Short task ▸
Convert the lines below into a JSON list of strings, one string per line, skipping any blank lines. Leave the pictures out of the answer.
* BEGIN *
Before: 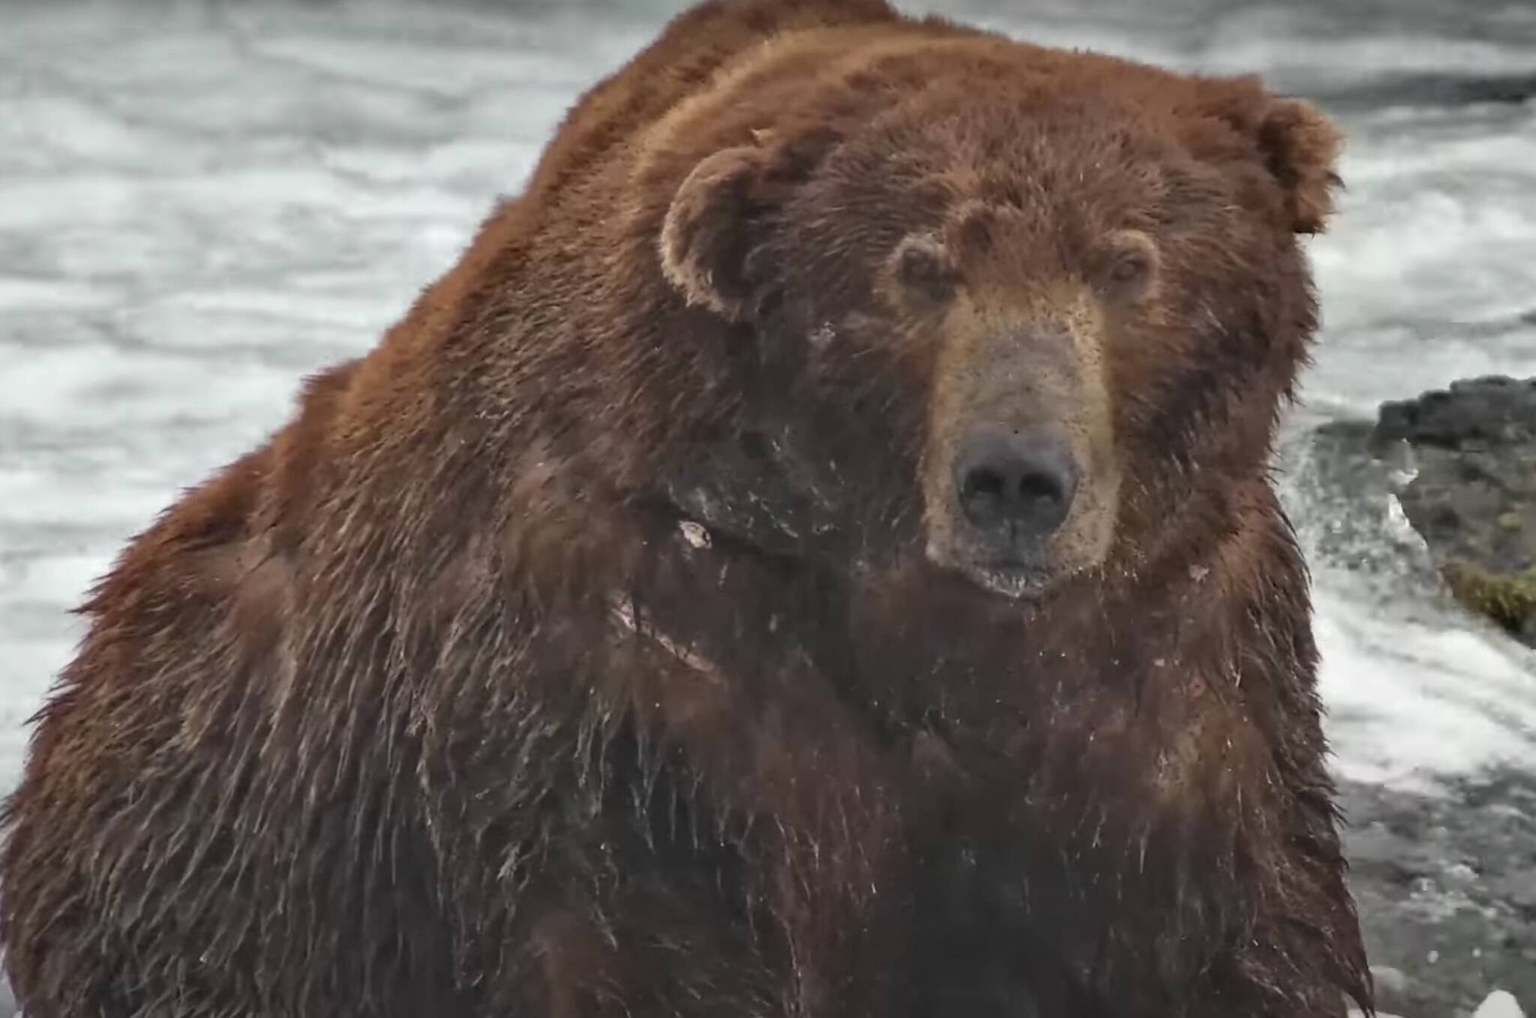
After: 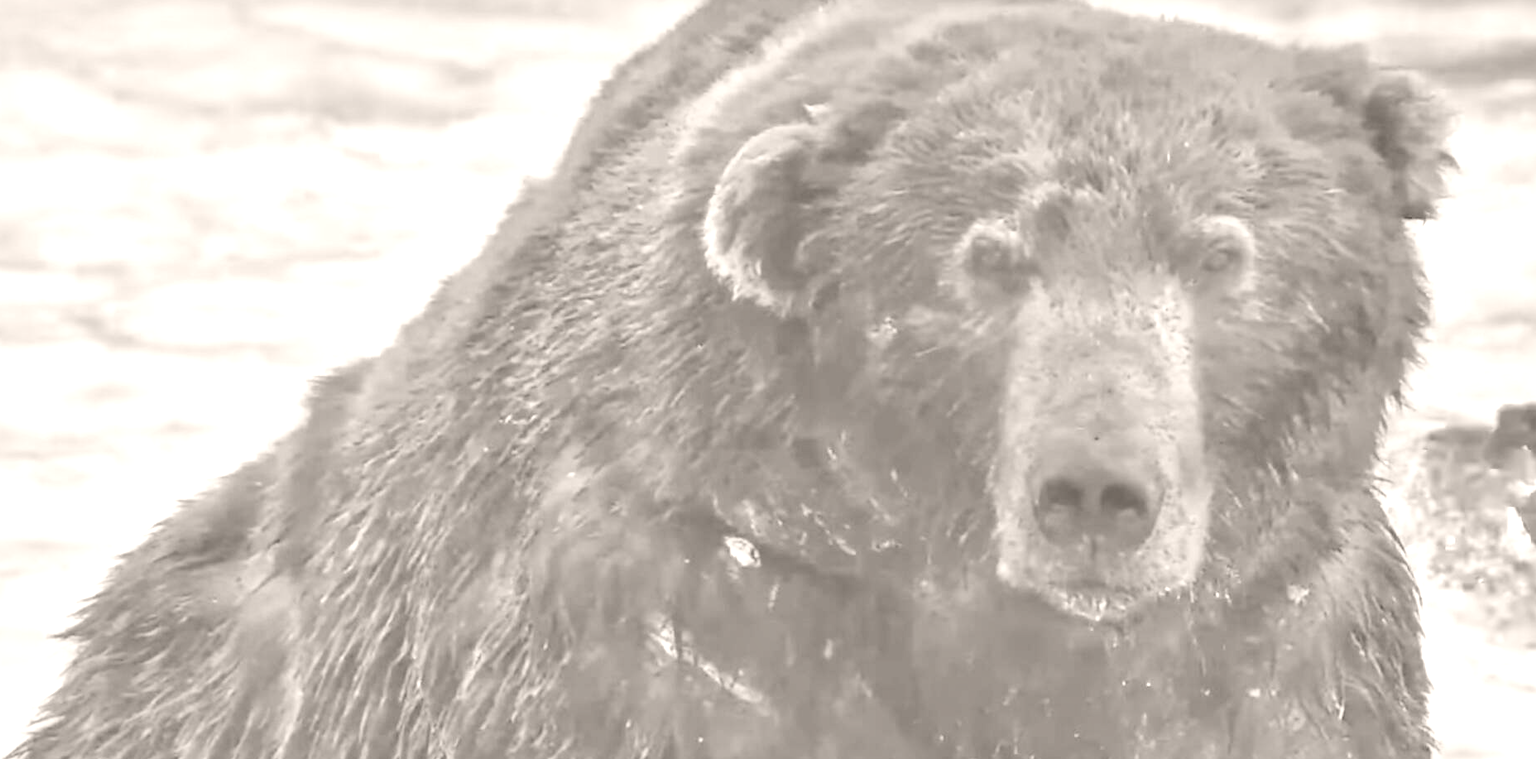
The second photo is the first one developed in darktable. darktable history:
white balance: red 1.467, blue 0.684
color balance rgb: contrast -30%
local contrast: mode bilateral grid, contrast 20, coarseness 50, detail 141%, midtone range 0.2
crop: left 1.509%, top 3.452%, right 7.696%, bottom 28.452%
shadows and highlights: shadows -20, white point adjustment -2, highlights -35
colorize: hue 34.49°, saturation 35.33%, source mix 100%, lightness 55%, version 1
* END *
Response ▸
[
  "Before: ",
  "After: ",
  "The second photo is the first one developed in darktable. darktable history:",
  "white balance: red 1.467, blue 0.684",
  "color balance rgb: contrast -30%",
  "local contrast: mode bilateral grid, contrast 20, coarseness 50, detail 141%, midtone range 0.2",
  "crop: left 1.509%, top 3.452%, right 7.696%, bottom 28.452%",
  "shadows and highlights: shadows -20, white point adjustment -2, highlights -35",
  "colorize: hue 34.49°, saturation 35.33%, source mix 100%, lightness 55%, version 1"
]